What I'm saying is that it makes sense to re-evaluate at each node failure, not at each sniff run.

@s1monw
s1monw Jun 13, 2016 Contributor

I am not sure if feels backwards to have the blacklist in here and check for every run?

@javanna
javanna Jun 13, 2016 Member

That's because we have the back-off. If we didn't check at every request, we would need a background thread that sets the hosts back depending on when each node failed last and how many consecutive times. Plus if all the nodes are blacklisted, we still resurrect one of them and try, while if we take them out, that wouldn't be possible. I feel like this host handling should happen within the client, not externally.

@HonzaKral
HonzaKral Jun 13, 2016 Member

Also a lot of people use a load balancer in front of http (either just to cross network boundaries or to add things like simple http auth or path/method filtering), they might have multiple of them for HA but sniffing won't be available in that case so we cannot rely on it being an option.

@s1monw
s1monw Jun 14, 2016 Contributor

@HonzaKral they failure listener is not bound to a sniffer it can be anything. nothing todo with HA or anything that you are confusing into this conversation.

@javanna I agree that background threads are not good. I think that is a design smell and we might wanna take a step back and rethink it for a moment. I would love if the decision to retry a node or not could be detached from the client. Something like public boolean onFailure(int httpCode, HttpHost host) then internally we can keep the blacklist as it is? WDYT

@javanna
javanna Jun 21, 2016 Member

discussed this with Simon and we decided to merge as-is for now and see whether in the future we still want to take out the retry policy and make it pluggable.
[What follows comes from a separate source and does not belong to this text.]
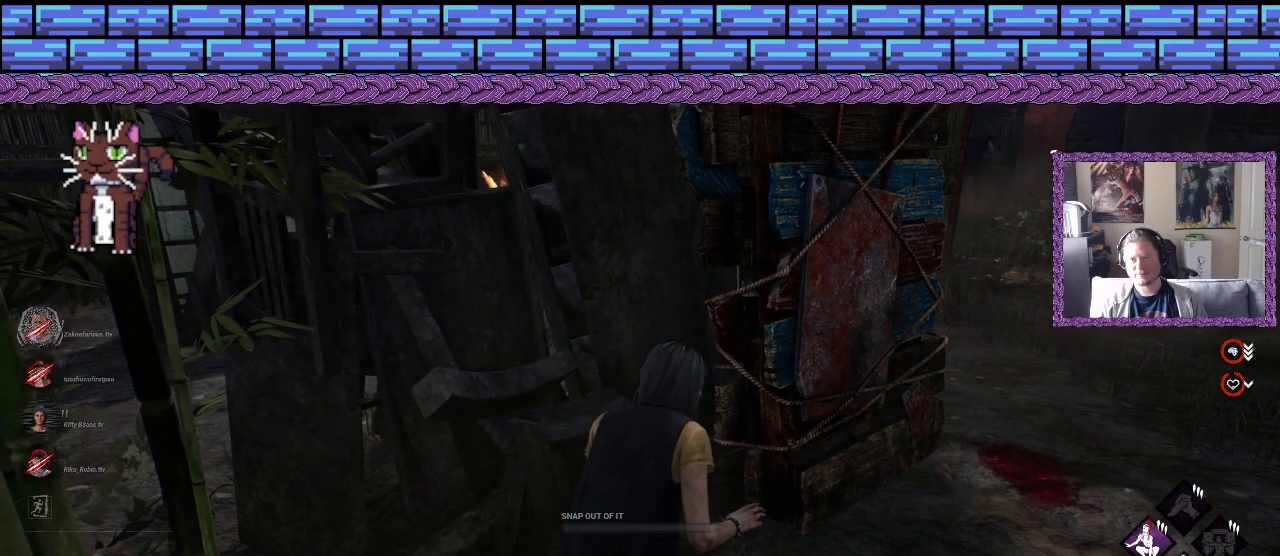
{"buttons": ["L2"], "left_stick": "center", "right_stick": "center", "events": []}
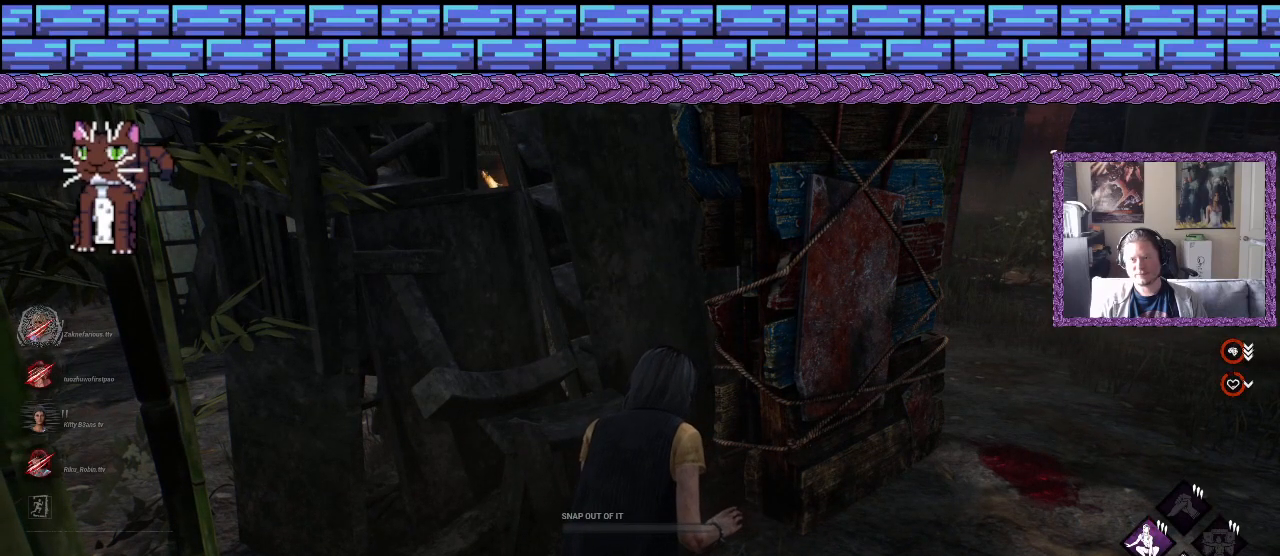
{"buttons": ["L2"], "left_stick": "center", "right_stick": "center", "events": []}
@s1monw s1monw and 1 other commented on an outdated diff Jun 13, 2016
...rc/main/java/org/elasticsearch/client/RestClient.java
+ if (previousDeadHostState == null) {
+ logger.debug("added host [" + host + "] to blacklist");
+ break;
+ }
+ if (blacklist.replace(host, previousDeadHostState, new DeadHostState(previousDeadHostState))) {
+ logger.debug("updated host [" + host + "] already in blacklist");
+ break;
+ }
+ }
+ failureListener.onFailure(host);
+ }
+
+ /**
+ * Sets a {@link FailureListener} to be notified each and every time a host fails
+ */
+ public synchronized void setFailureListener(FailureListener failureListener) {
@s1monw
s1monw Jun 13, 2016 Contributor

this should be passed as a constructor argument and should not be mutable

@s1monw
s1monw Jun 13, 2016 Contributor

it should also be required I guess?

@javanna
javanna Jun 13, 2016 Member

I replied to the same comment here. I am not sure how we this would work given that Sniffer depends on RestClient and not the other way around. The Sniffer, when registered, has to set itself as a failure listener. How can it do that if failure listener is required when creating the RestClient?

@s1monw
s1monw Jun 13, 2016 Contributor

so to me this is like a chicken egg problem if you use a sniffer on the same rest client as you add hosts to. They should use different policies for handing failures no? I mean you use one for sniffing and one for searching etc. If we want to use the same i think we should rather have the sniffer have a one to many relationship so you can use one sniffer with multiple clients? I am ok with one to one but it should be the sniffer that gets the client injected?

@javanna
javanna Jun 13, 2016 edited Member

I don't know, the FailureListener is really something that I don't expect users to extend, but we needed it to not make RestClient depend on Sniffer. Sniffer is the only implementor as it optionally does sniffing on failure. Besides that, RestClient already does the right things when it comes to handling failures and I am not sure I would want users to play with Failure listeners.
It is indeed a chicken-egg problem. Do we create the Sniffer first, or the RestClient first? I think we want to create the RestClient first, and then have it injected to the Sniffer. But then how do we register the FailureListener to the RestClient? It can't really be immutable can it?

@s1monw
s1monw Jun 14, 2016 Contributor

ok do we wanna make it SetOnce.java ?

@s1monw s1monw and 1 other commented on an outdated diff Jun 13, 2016
...va/org/elasticsearch/client/RestClientIntegTests.java
+import java.util.HashMap;
+import java.util.HashSet;
+import java.util.List;
+import java.util.Map;
+import java.util.Set;
+
+import static org.elasticsearch.client.RestClientTestUtil.getAllStatusCodes;
+import static org.elasticsearch.client.RestClientTestUtil.getHttpMethods;
+import static org.elasticsearch.client.RestClientTestUtil.randomStatusCode;
+import static org.hamcrest.CoreMatchers.equalTo;
+
+/**
+ * Integration test to check interaction between {@link RestClient} and {@link org.apache.http.client.HttpClient}.
+ * Works against a real http server, one single host.
+ */
+@IgnoreJRERequirement
@s1monw
s1monw Jun 13, 2016 Contributor

can you just leave a comment why we added this annotation?

@javanna
javanna Jun 13, 2016 Member

sure, we could potentially have our own annotation (that could require a reason) like SuppressForbidden, but I thought it's overkill.

@s1monw
Contributor
s1monw commented Jun 13, 2016

I left some more comments - awesome job! I think we are close here!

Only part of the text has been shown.